Mr. Thomas Durrant, the solicitor who shows such a deep interest in the scheme, relates that the solemn transactions which take place in his office with regard to the land are sometimes both pathetic and ludicrous. The purchasers arrive in their best clothes, accompanied by wife or eldest daughter, to sign the deeds and receive the pieces of parchment which put them in possession. Gold and bank notes are produced out of hidden pockets – the savings of a life-time are brought out and carefully counted.

The following Sunday the happy landowners go to look at their plots, and discuss what they shall do with them. They take their families to tea with Mr. Varty, and sometimes they borrow a foot-measure in order to be sure that the land is all there just as they bought it.

“When the money is in a bank one can’t see it,” said a man; “but land can always be seen, land is safe. It’s the best sort of investment.”

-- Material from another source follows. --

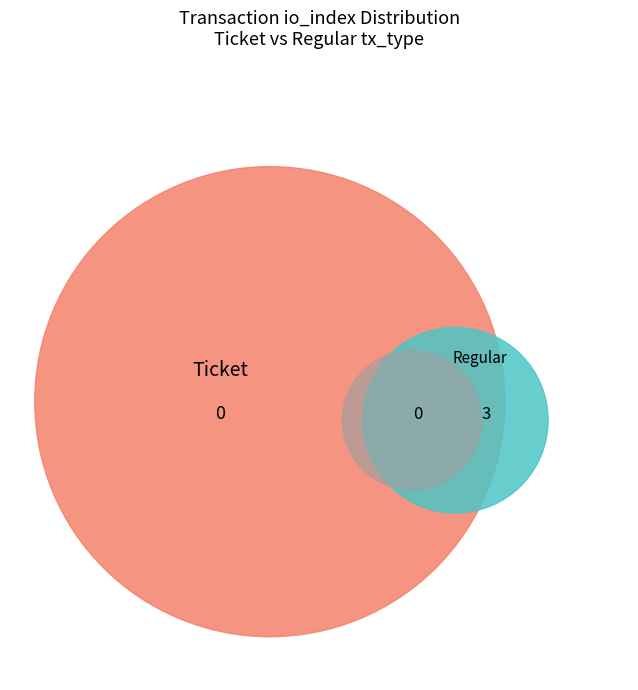

What is the largest slice in the pie chart?

Regular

During the last two years Mr. Varty has bought for about £4,500, and sold for about £9,000, making about £2,000 profit on these land sales. He proposes to sell larger plots to small farmers, and to establish a co-operative scheme by means of which the produce of the farms will be collected and sent to the London market. The Hadleigh Hall estate, which is now being sold, joins General Booth’s farm. Altogether, then neighbourhood deserves a visit from all who are interested in the land question.

The last is Mr Varty’s reply to this article.

The Pall Mall Gazette – Friday 2nd October 1891

“LAND RESTORATION” IN PRACTICE.

To the EDITOR of the PALL MALL GAZETTE

Sir, – In the descriptive account of the land sale held at Benfleet, in this day’s paper, may I be allowed to correct that part which states that £9,000 worth of land has been sold? On one estate more than that amount was realized. I am now cutting up and offering by auction three more estates into plots of from one-fourteenth of an acre to three acres, which are being bought by the public as described by you. Already I have enabled over a thousand people to become possessed of their own freeholds. Those that have already bought again attend the sales and make further additions to the land they have already purchased. –

Yours truly, R VARTY,

89 and 90. Leadenhall Street Sept. 30.